Victimhood is a curse, one that has afflicted too many of us in this region for far too long.

I HAVE spent far too many hours hearing stories of victimhood from both Israelis and Palestinians. In the mid-1980s there was a production of a wonderful play by Nola Chelton in which at one point two boxers faced each other in a ring. They were dressed for the fight standing in two corners, one dressed very obviously as a Jew and the other as an Arab. In the center of the ring was the referee, who, after the bell rang and the two boxers came out punching at the air, chanted the historical tragedies that had befallen their respective peoples.

A score-keeper appeared at the back of the stage with a huge chalkboard on which was written: “Tournament of Suffering,” with points awarded for suffering and victimhood.

He easily filled the blackboard, making it almost impossible to determine who the bigger victim was.

Even now when I think about it, so many years later, we all seem to revel in our suffering and we certainly want the other side of the conflict to know who the bigger victim here is. So much of what Haim Hazaz wrote in 1942 continues to be pertinent today. We all continue to allow ourselves out to be the victims of circumstance, as if we bear no responsibility for the choices we (and/or our leaders) make. Oh, it’s so easy to place the blame on the other side, across the conflict line. We want peace, it’s they who don’t. We are a partner for peace, but we have no partner on the other side. We are ready to negotiate, anytime, anyplace, but they won’t even come to the table.

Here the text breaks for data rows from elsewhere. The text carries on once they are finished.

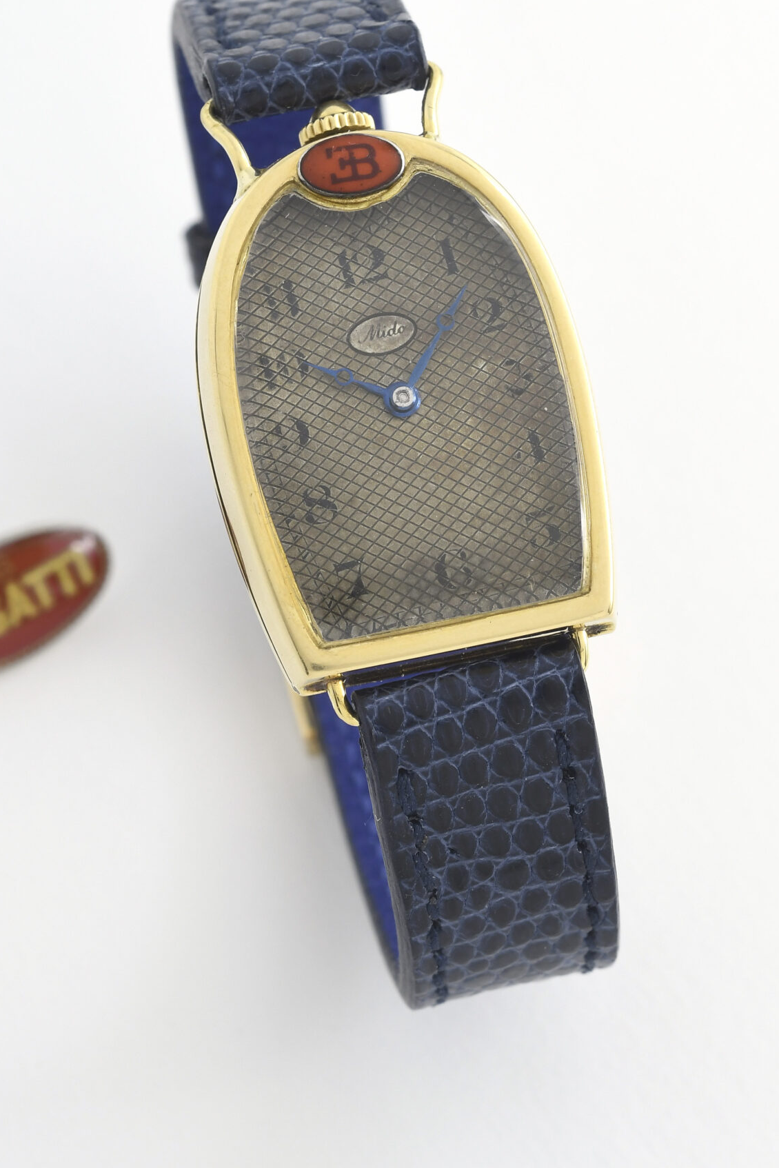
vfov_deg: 15.1
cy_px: 605
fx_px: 4412
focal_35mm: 136
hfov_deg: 10.1
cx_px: 326
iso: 500
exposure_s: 1/125
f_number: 13
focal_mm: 60
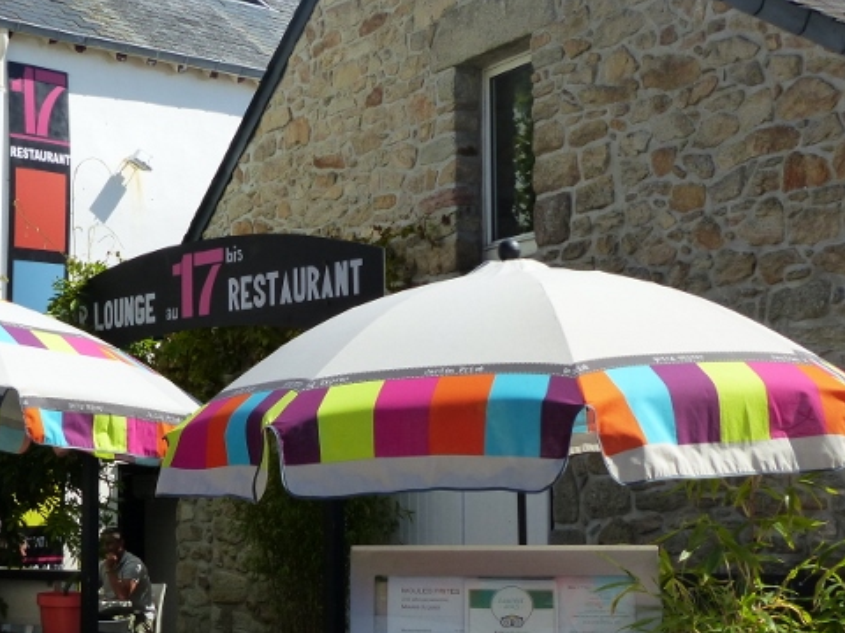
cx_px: 241
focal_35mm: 70
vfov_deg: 21.0
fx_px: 1709
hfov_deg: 27.5
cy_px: 404
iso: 160
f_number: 4
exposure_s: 1/1000
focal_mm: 7.6
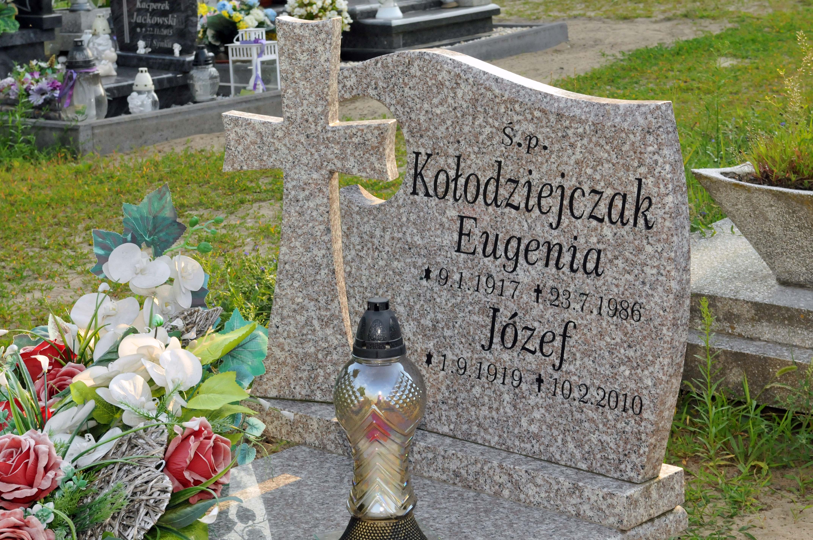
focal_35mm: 82
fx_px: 1861
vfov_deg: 16.5
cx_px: 406
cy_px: 270
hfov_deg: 24.6
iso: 800
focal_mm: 55
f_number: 11
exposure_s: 1/250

Rather than rise up against the insanity of doing nothing to grab what is perhaps the last real opportunity for peace, people on both sides of the conflict are deflated with despair. We have become the people Hazaz despises in his “Sermon.” Been there, tried it – what can I say, peace didn’t work. Look at how many casualties of peace there have been – how many people have lost their lives because of peace – how many victims! Wake up people! These are not casualties of peace, they are causalities of the absence of peace. They are the casualties of failed attempts to make peace, of the failure of our leaders to make the right decisions, the tough decision, the decisions that they know they must make. Both sides, both leaders – they know what they have to do to make real peace. Prime Minister Binyamin Netanyahu and PA President Mahmoud Abbas are both smart enough and have been around long enough to know what the conditions for real, comprehensive and lasting peace are.

There can be no trickery here. There is no way to get a better deal than Abbas would have gotten with Olmert, or even Rabin with Arafat. The cards are all on the table and the rules of the game are known. We all know how to resolve this conflict.

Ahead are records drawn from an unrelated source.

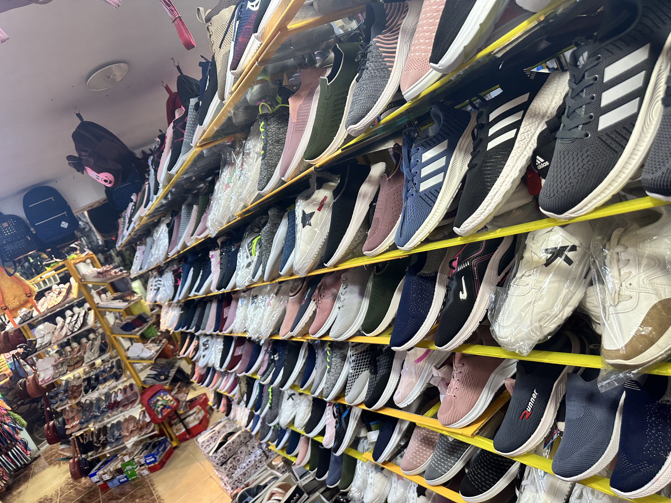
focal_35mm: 24
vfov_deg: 56.8
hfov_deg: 71.6
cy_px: 252
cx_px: 336
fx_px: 465
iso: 160
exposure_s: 1/100
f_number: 1.78
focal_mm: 6.86
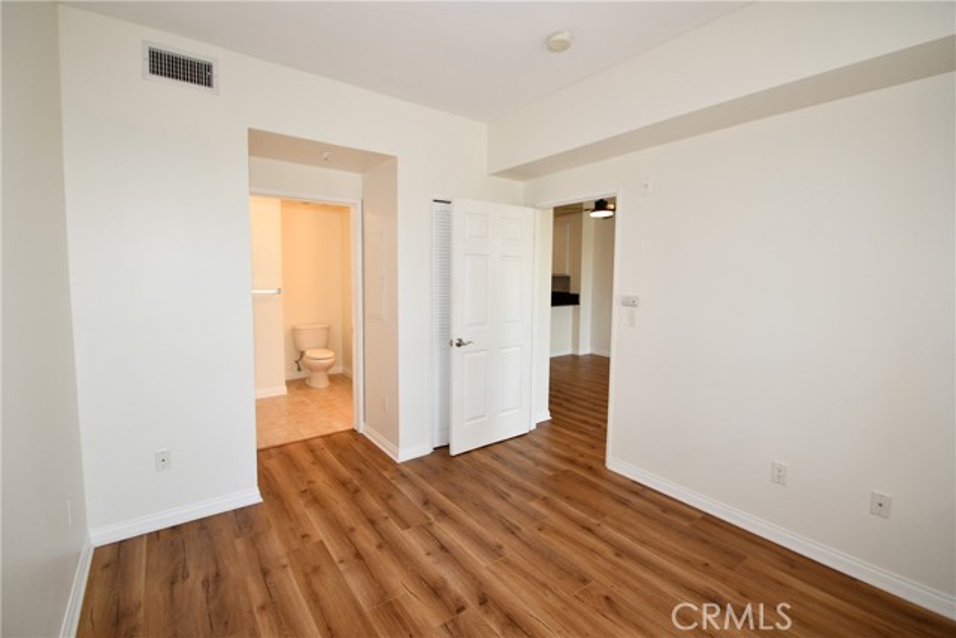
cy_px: 319
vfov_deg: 77.4
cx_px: 478
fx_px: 398
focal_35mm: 15
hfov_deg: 100.4
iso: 200
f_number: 5
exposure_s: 1/100
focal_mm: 10
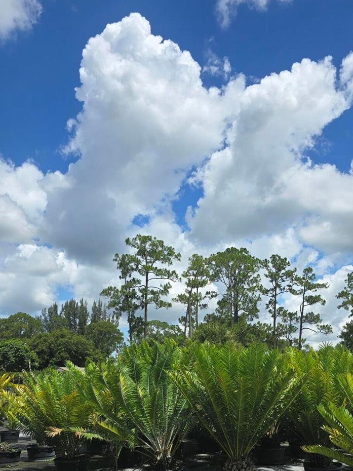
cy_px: 378
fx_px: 517
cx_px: 248
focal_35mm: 38
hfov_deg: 37.1
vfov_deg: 46.4
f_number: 1.7
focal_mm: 6.3
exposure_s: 1/1120
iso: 12
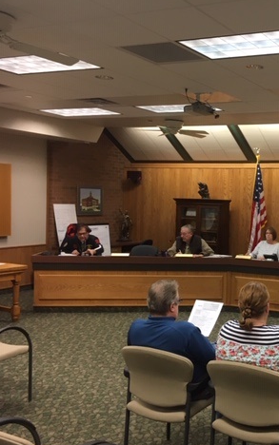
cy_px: 223
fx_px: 510
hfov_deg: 28.2
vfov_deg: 47.2
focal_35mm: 42
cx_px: 297
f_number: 2.2
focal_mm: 4.15
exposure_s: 1/30
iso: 50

I, for one, do not want to be a victim of history.

I don’t want my people, the Jewish people in the land of Israel, to fall victim to the curse of not taking our lives in our own hands. I don’t believe the Palestinian people want to be the eternal victims of history leaving them in the gutters of political failures.

We have all been brainwashed for too long that we have no partner and no chance. We are told that this conflict cannot be resolved; we have to manage it, not end it.

Those who say so are wrong, they are lying and they are dangerous to our future. Real leaders would know that. Real leaders make history by making historical decisions that shape their nations and their people.

Netanyahu and Abbas both believe that they are historical leaders. But history is not made by just talking about it and it certainly isn’t made by claiming victimhood. History is made by doing – by taking our futures in hand and making bold decisions that can and will resolve this conflict.